Introduction to the Semantic Web and RDF

PyCon
March 28, 2003

A.M. Kuchling
www.amk.ca
amk @ amk.ca

Overview of the Semantic Web

The Semantic Web has been a W3C project since around 1999.

The existing Web of HTML documents is good for humans:

Needs only a single program to access it: the browser.
Programs have a harder time with it; it's too messy.
Screen-scrapers can extract information from HTML, but they're hard to write.

The Semantic Web will augment the existing human-readable Web with structured data that's easy for software to process.
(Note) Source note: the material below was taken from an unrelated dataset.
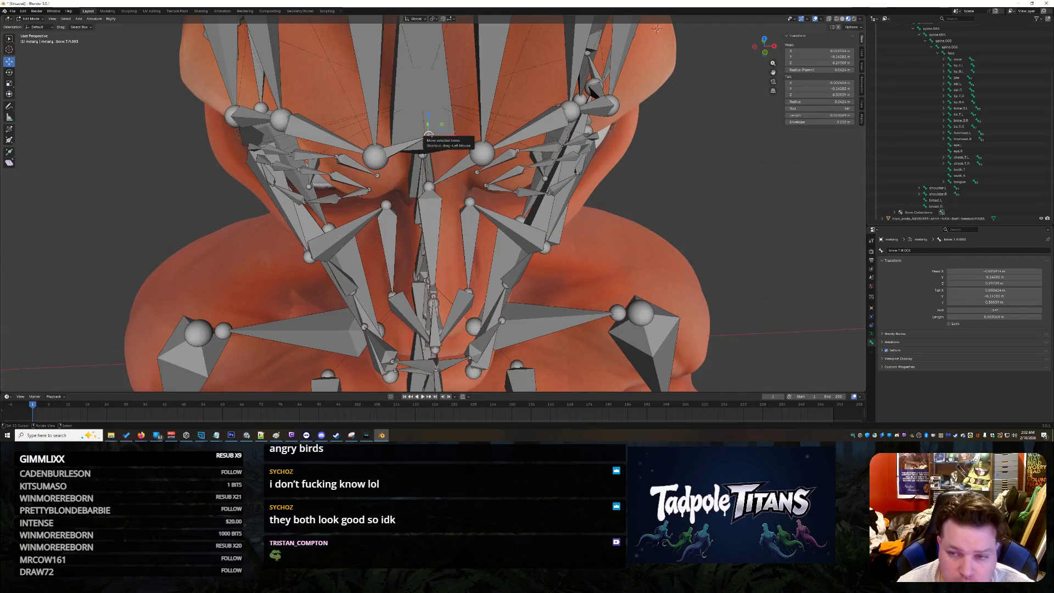
click(429, 186)
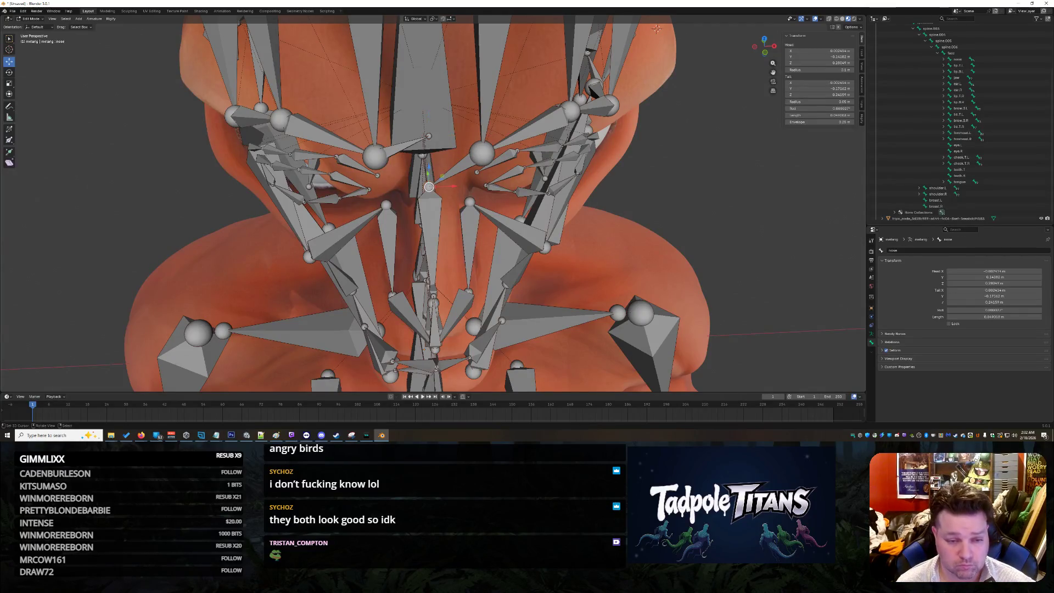
click(430, 136)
Layers of the Semantic Web

The current architecture for the Semantic Web is split into three layers:

From lowest to highest:

Resource Description Framework (RDF): lets you assert facts
e.g. person X is named "Drew".
RDF Schema: lets you describe vocabularies and use them to describe things
e.g. person X is a LivingPerson.
Web Ontology Language (OWL): lets you describe relationships between vocabularies
e.g. persons in schema A are the same thing as users in schema B.

Overview of RDF

The Resource Description Framework (RDF) is a generic format for metadata.

What's metadata? It's information about other data:

For a web page: Author, timestamp, content-type.
For a photograph: Photographer, subject, timestamp, camera model, film used.
For an astronomical observation: date/time, coordinates, instrument, part of the instrument.
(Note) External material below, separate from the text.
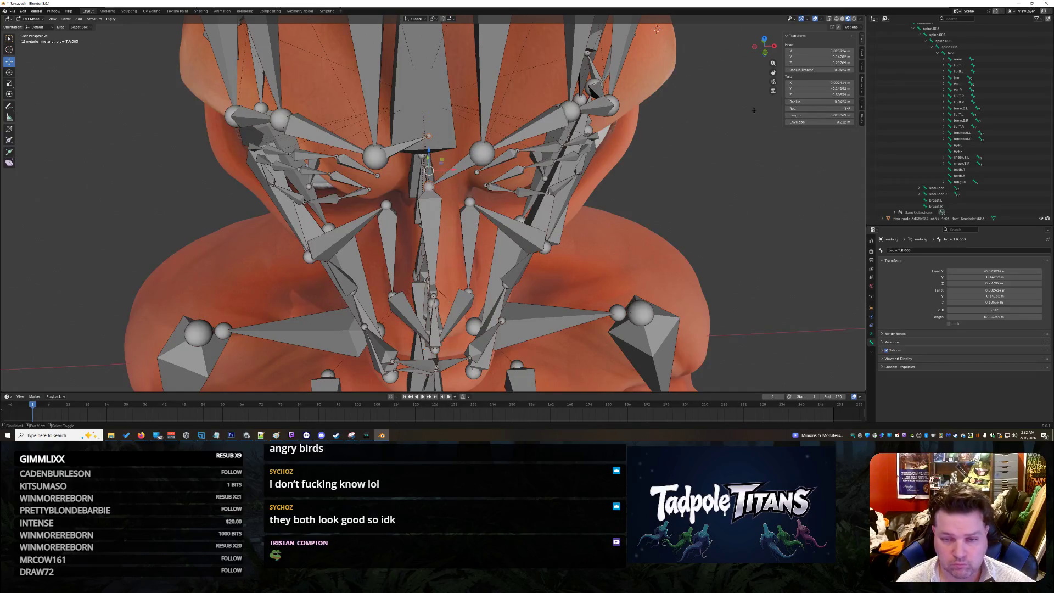
click(818, 50)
RDF is a specification that defines a model for representing the world, and a syntax for serializing and exchanging that model.

Motivating Example: Book Reviews

I have a bunch of book reviews, and I want people to be able to find them and use them in other applications.

Model:

Some web pages are reviews of something else: a book, a recording, another web page.
The item being reviewed has various properties: a title, an author, an ISBN (for books, at least).

The simple approach: a comma-separated file of ISBNs and URLs:

1-930110-11-1,http://example.com/rev1
0-471-21822-7,http://example.com/rev2

How do we incorporate title, author, and all that? Add more columns...

What if there are multiple authors?

Motivating Example: RFC-2822 Approach

Let's try a more self-describing approach:

ISBN: 1-930110-11-1
URL: http://example.com/rev1
Author: DuCharme, Bob
Author: Author2, A.
Title: XSLT Quickly
Publisher: Manning
Pages: 450pp

What if the author of a book has a web site?

ISBN: 1-930110-11-1
Author: DuCharme, Bob
Author-URL: http://www.snee.com/bob/
Author2: Author2, A.
Author2-URL: http://a2.example.com/
  ...

This gets the model slightly wrong: the web site is a property of the author, not the book.

Example: RFC-2822: Second try

So let's track reviews and authors in separate files.

reviews.dat	authors.dat
ISBN: 1-930110-11-1 Author-ID: 0042 ...	Author-ID: 0042 Name: DuCharme, Bob URL: http://www.snee.com/bob/ Author-ID: 0043 Name: Undset, Sigrid ...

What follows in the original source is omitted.